Robert Indiana’s Decade: Autoportrait paintings are a series of autobiographical portraits that he began in 1971. The works, which the artist considered a throwback to his American Dream series, consist of three groups of ten paintings in different sizes: 24-, 48-, and 72-inches. The 24- and 48-inch works made their debut in Robert Indiana: New Paintings and Sculpture, held at the Galerie Denise René, New York, November 22–December 30, 1972.
The series provides a portrait of his life in the 1960s, and includes references to important names, places, and events. Decade: Autoportrait 1962 includes a reference to “The Battery,” a waterfront park located at the southern tip of Manhattan. It is one of the few instances where the place referenced is not one where Indiana lived, but instead a place which he visited frequently while living on Coenties Slip—in a number of his journal entries from the late 1950s and early 1960s he mentions spending time there.
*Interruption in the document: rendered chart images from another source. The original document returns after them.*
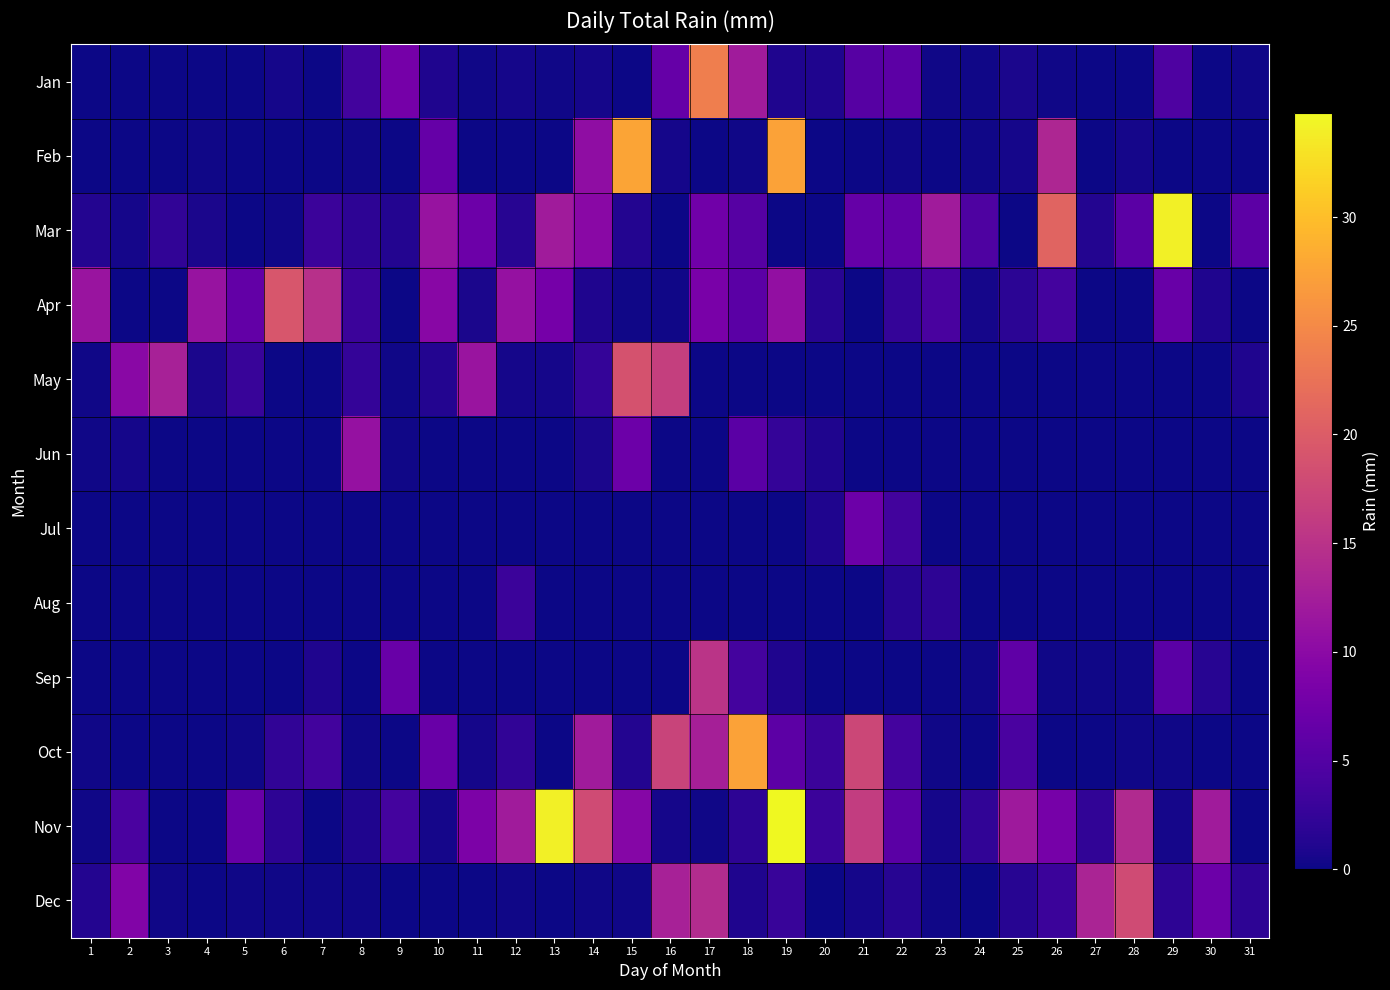

At which category is the sum across all series the highest?

19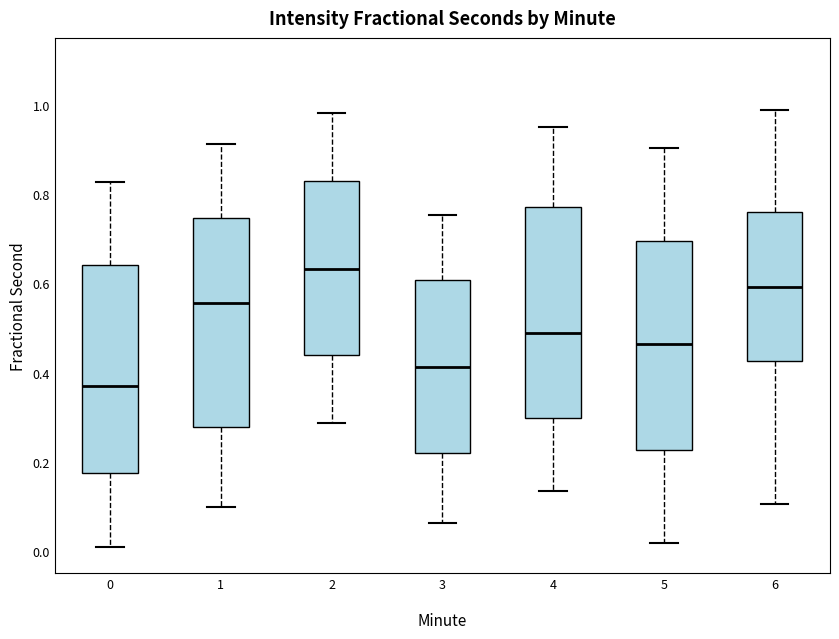

Which box's median line is the highest?

2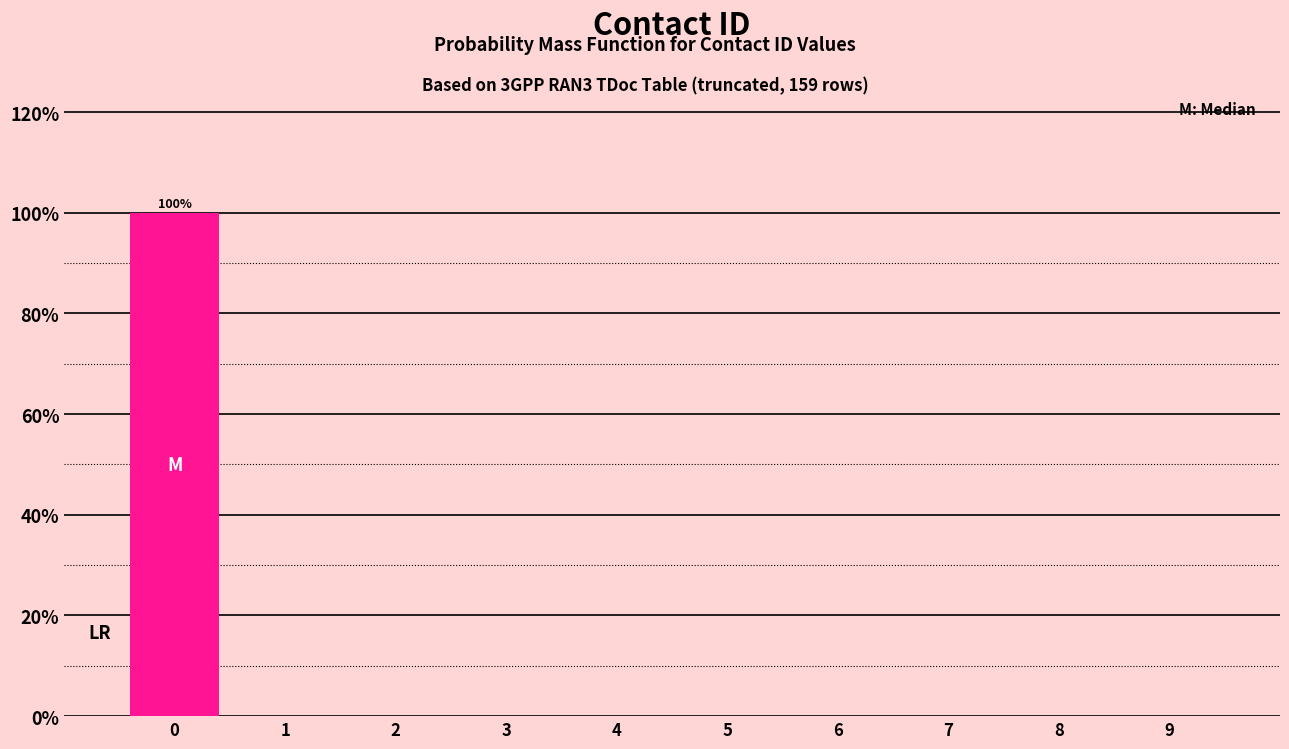

Reading left to right, what are all the values shown in this chart?

0=100	1=0	2=0	3=0	4=0	5=0	6=0	7=0	8=0	9=0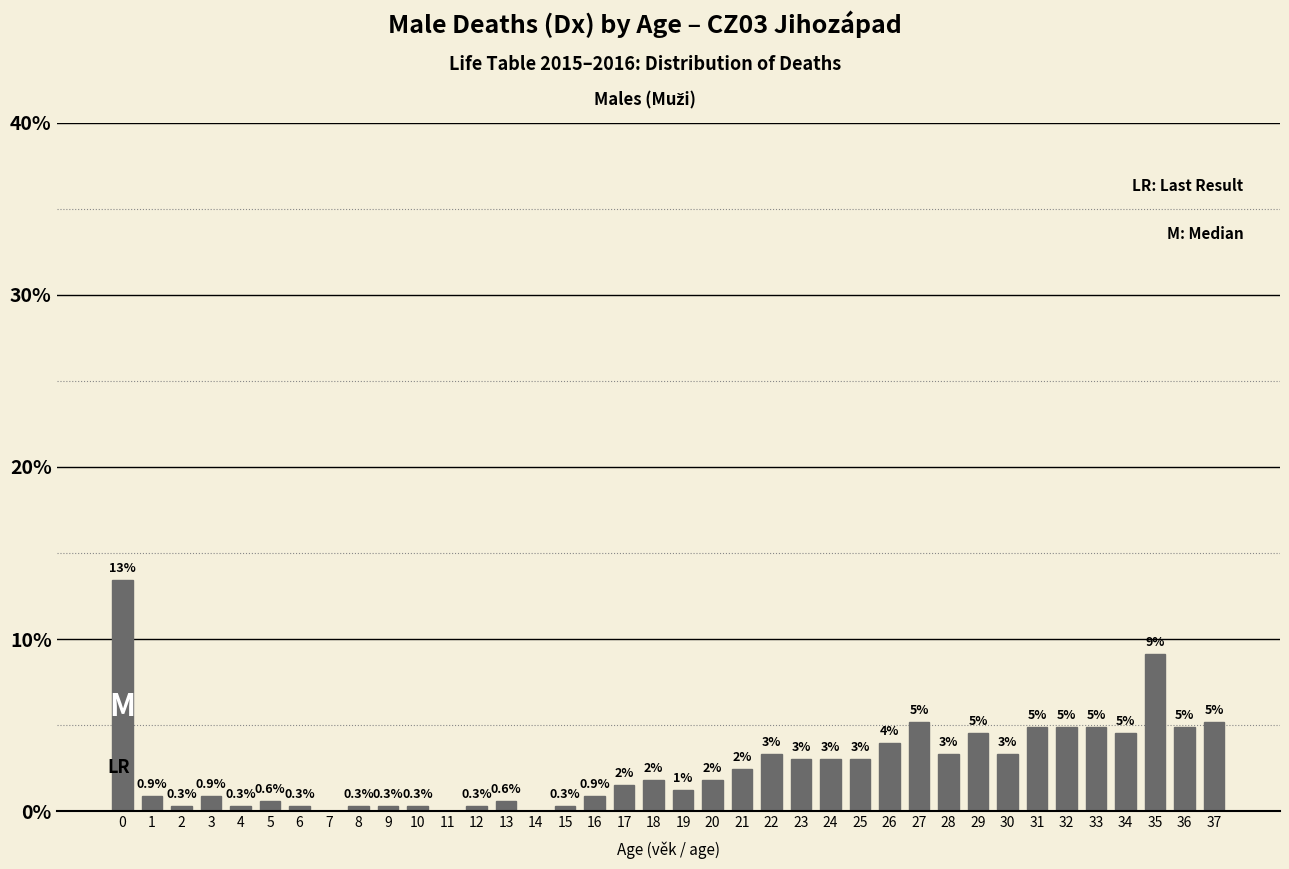

What is the sum of the values at 24 and 14?

3.0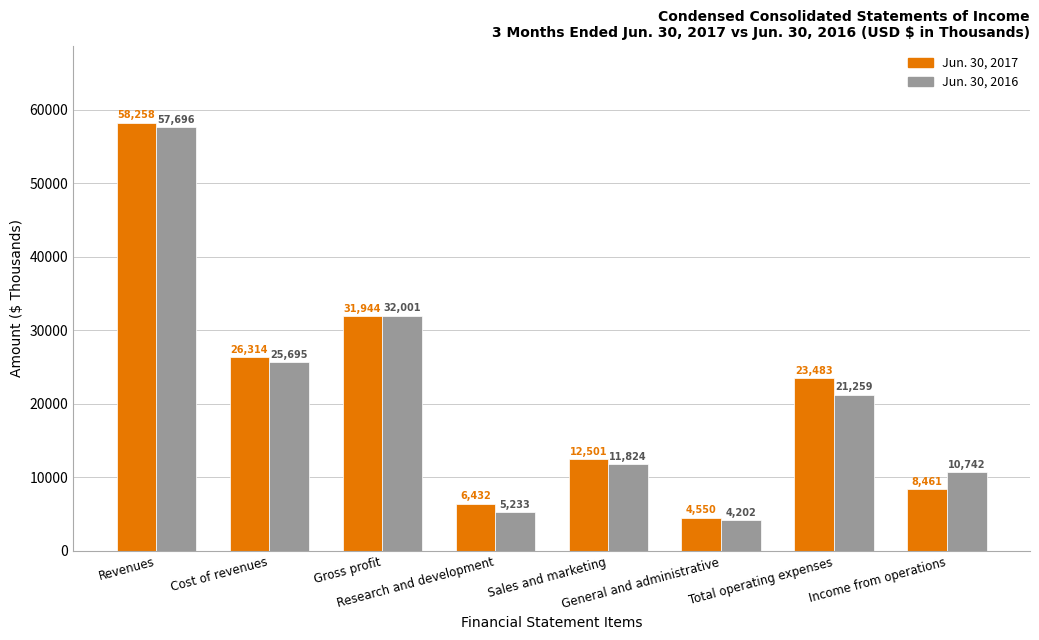

What is the spread (max minus min) of values at Revenues?

562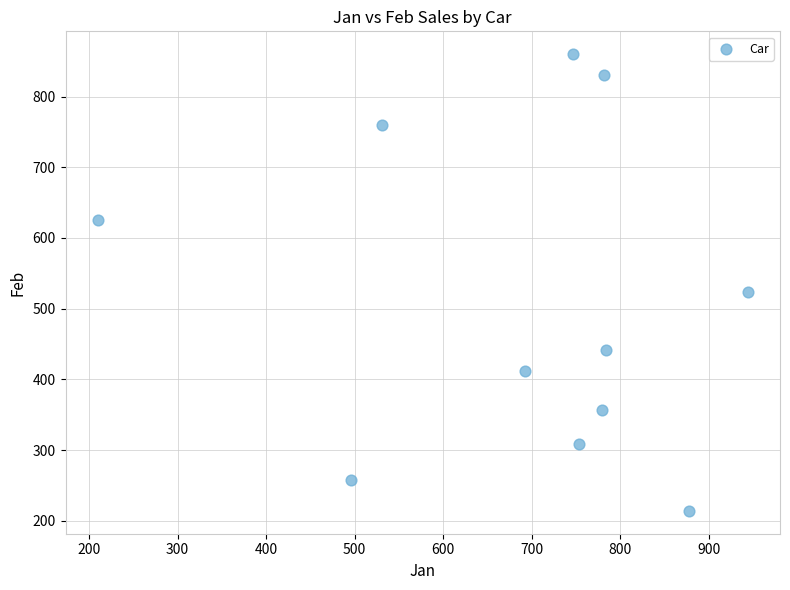

What Y value in the scatter plot is closest to 537?

523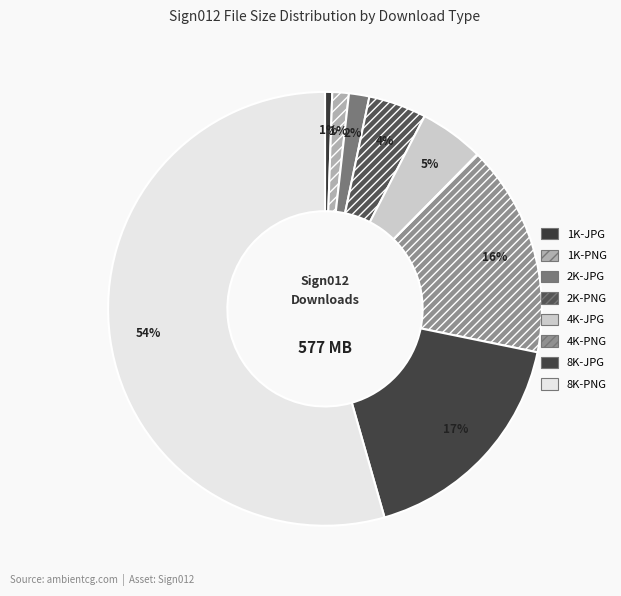

Does any single category account for the majority?

Yes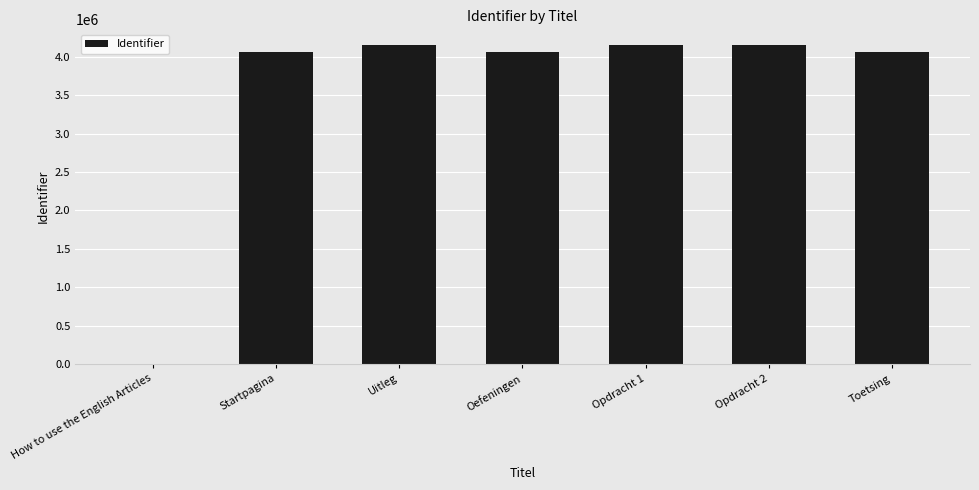

What is the maximum value shown in the chart?

4149286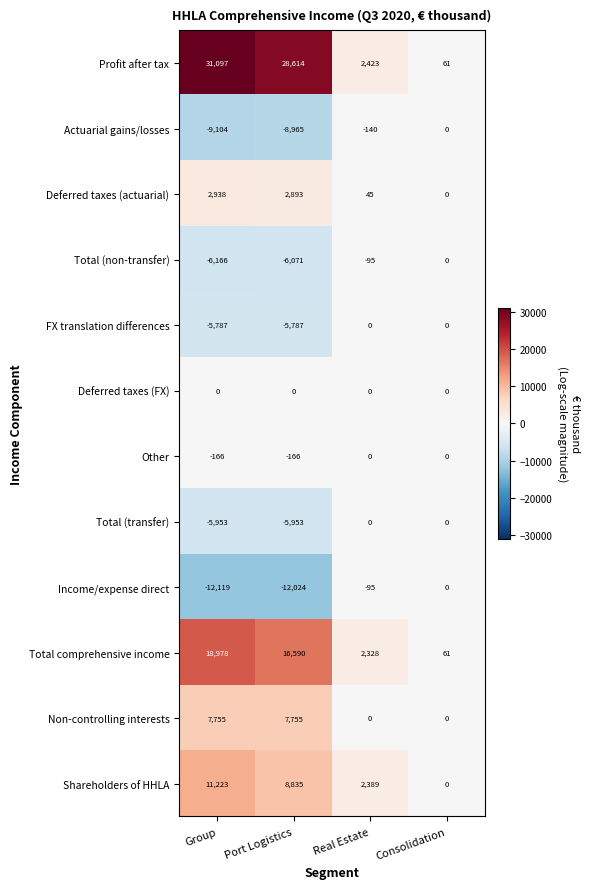

What is the difference between the second highest and minimum values in the Total (transfer) series?

5953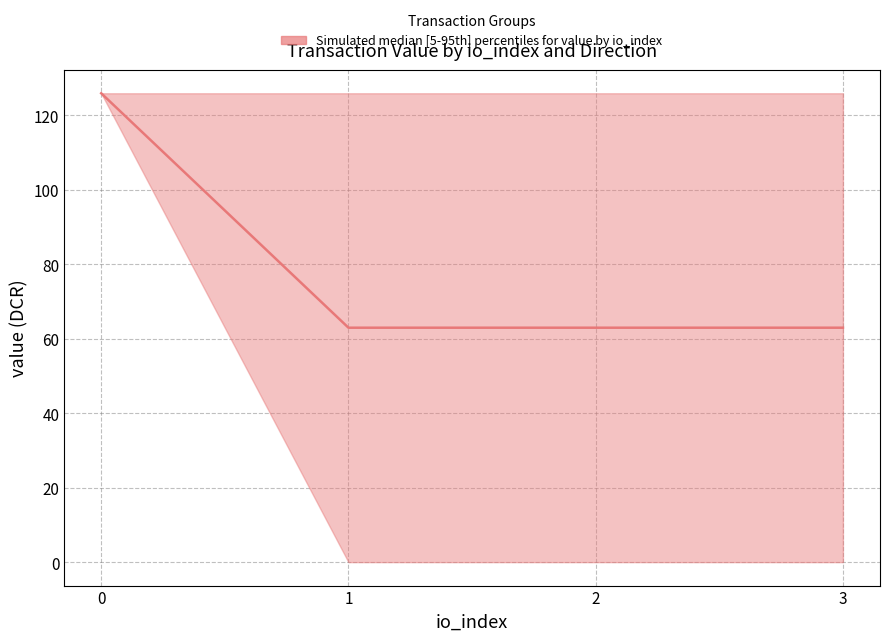

Is the value of lower at 1 greater than the value of upper at 1?

No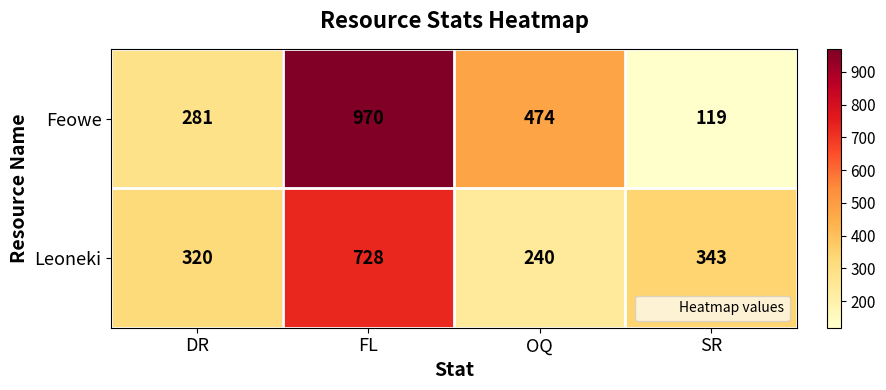

What is the total value across all series at OQ?

714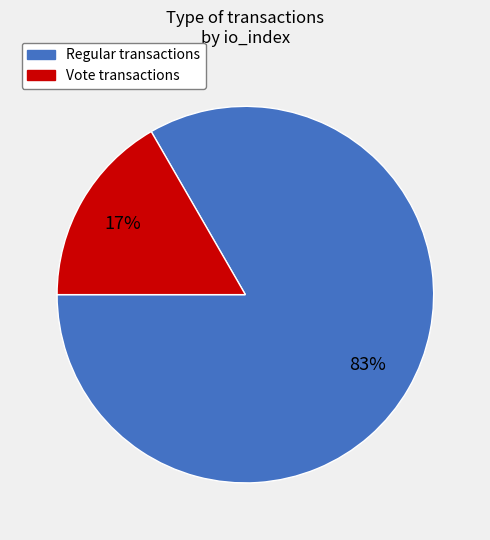

Which category has the smallest portion of the pie?

Vote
“Steve” refers to the artist Stephen Durkee, a friend of the artist who lived nearby, first on Coenties Slip and then Fulton Street, until spring 1962, when he moved to Garnerville, New York. “Jack” and “Juke” are words found in Indiana’s painting The Black Diamond American Dream #2, which the artist completed that year and which was exhibited at the Sidney Janis Gallery, New York in International Exhibition of the New Realists, October 31–December 1, 1962.